Working data:
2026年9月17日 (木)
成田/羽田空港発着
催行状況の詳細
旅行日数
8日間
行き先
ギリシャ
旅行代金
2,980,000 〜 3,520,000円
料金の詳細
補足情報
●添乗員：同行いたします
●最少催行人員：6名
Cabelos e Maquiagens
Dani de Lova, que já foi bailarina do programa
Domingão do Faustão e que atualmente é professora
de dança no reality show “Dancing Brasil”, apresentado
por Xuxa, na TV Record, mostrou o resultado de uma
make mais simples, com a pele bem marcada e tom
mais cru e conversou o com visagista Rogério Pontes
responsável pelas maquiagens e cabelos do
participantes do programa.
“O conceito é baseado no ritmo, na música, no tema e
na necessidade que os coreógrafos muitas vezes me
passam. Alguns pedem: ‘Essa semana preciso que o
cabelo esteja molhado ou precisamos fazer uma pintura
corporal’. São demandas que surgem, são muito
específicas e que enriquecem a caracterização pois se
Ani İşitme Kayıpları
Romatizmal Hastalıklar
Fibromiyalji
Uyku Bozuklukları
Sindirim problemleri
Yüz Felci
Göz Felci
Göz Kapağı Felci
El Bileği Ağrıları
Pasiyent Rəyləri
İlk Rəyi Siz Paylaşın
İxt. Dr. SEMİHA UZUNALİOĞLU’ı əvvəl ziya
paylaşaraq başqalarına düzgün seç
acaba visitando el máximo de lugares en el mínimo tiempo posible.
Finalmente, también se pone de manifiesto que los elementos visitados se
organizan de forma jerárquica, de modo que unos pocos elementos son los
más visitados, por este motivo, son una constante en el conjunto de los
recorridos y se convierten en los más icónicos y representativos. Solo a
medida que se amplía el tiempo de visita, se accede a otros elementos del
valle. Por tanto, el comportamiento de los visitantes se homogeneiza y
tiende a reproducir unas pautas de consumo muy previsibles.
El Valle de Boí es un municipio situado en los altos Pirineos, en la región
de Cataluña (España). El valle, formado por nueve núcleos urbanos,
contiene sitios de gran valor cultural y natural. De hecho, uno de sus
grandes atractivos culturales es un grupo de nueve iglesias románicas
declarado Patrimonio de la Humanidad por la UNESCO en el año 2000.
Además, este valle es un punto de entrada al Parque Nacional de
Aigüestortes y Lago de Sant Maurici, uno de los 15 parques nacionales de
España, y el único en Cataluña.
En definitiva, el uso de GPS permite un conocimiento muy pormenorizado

To-do item: Your task is to restate every record word for word.

Response:
2026年9月17日 (木)
成田/羽田空港発着
催行状況の詳細
旅行日数
8日間
行き先
ギリシャ
旅行代金
2,980,000 〜 3,520,000円
料金の詳細
補足情報
●添乗員：同行いたします
●最少催行人員：6名
Cabelos e Maquiagens
Dani de Lova, que já foi bailarina do programa
Domingão do Faustão e que atualmente é professora
de dança no reality show “Dancing Brasil”, apresentado
por Xuxa, na TV Record, mostrou o resultado de uma
make mais simples, com a pele bem marcada e tom
mais cru e conversou o com visagista Rogério Pontes
responsável pelas maquiagens e cabelos do
participantes do programa.
“O conceito é baseado no ritmo, na música, no tema e
na necessidade que os coreógrafos muitas vezes me
passam. Alguns pedem: ‘Essa semana preciso que o
cabelo esteja molhado ou precisamos fazer uma pintura
corporal’. São demandas que surgem, são muito
específicas e que enriquecem a caracterização pois se
Ani İşitme Kayıpları
Romatizmal Hastalıklar
Fibromiyalji
Uyku Bozuklukları
Sindirim problemleri
Yüz Felci
Göz Felci
Göz Kapağı Felci
El Bileği Ağrıları
Pasiyent Rəyləri
İlk Rəyi Siz Paylaşın
İxt. Dr. SEMİHA UZUNALİOĞLU’ı əvvəl ziya
paylaşaraq başqalarına düzgün seç
acaba visitando el máximo de lugares en el mínimo tiempo posible.
Finalmente, también se pone de manifiesto que los elementos visitados se
organizan de forma jerárquica, de modo que unos pocos elementos son los
más visitados, por este motivo, son una constante en el conjunto de los
recorridos y se convierten en los más icónicos y representativos. Solo a
medida que se amplía el tiempo de visita, se accede a otros elementos del
valle. Por tanto, el comportamiento de los visitantes se homogeneiza y
tiende a reproducir unas pautas de consumo muy previsibles.
El Valle de Boí es un municipio situado en los altos Pirineos, en la región
de Cataluña (España). El valle, formado por nueve núcleos urbanos,
contiene sitios de gran valor cultural y natural. De hecho, uno de sus
grandes atractivos culturales es un grupo de nueve iglesias románicas
declarado Patrimonio de la Humanidad por la UNESCO en el año 2000.
Además, este valle es un punto de entrada al Parque Nacional de
Aigüestortes y Lago de Sant Maurici, uno de los 15 parques nacionales de
España, y el único en Cataluña.
En definitiva, el uso de GPS permite un conocimiento muy pormenorizado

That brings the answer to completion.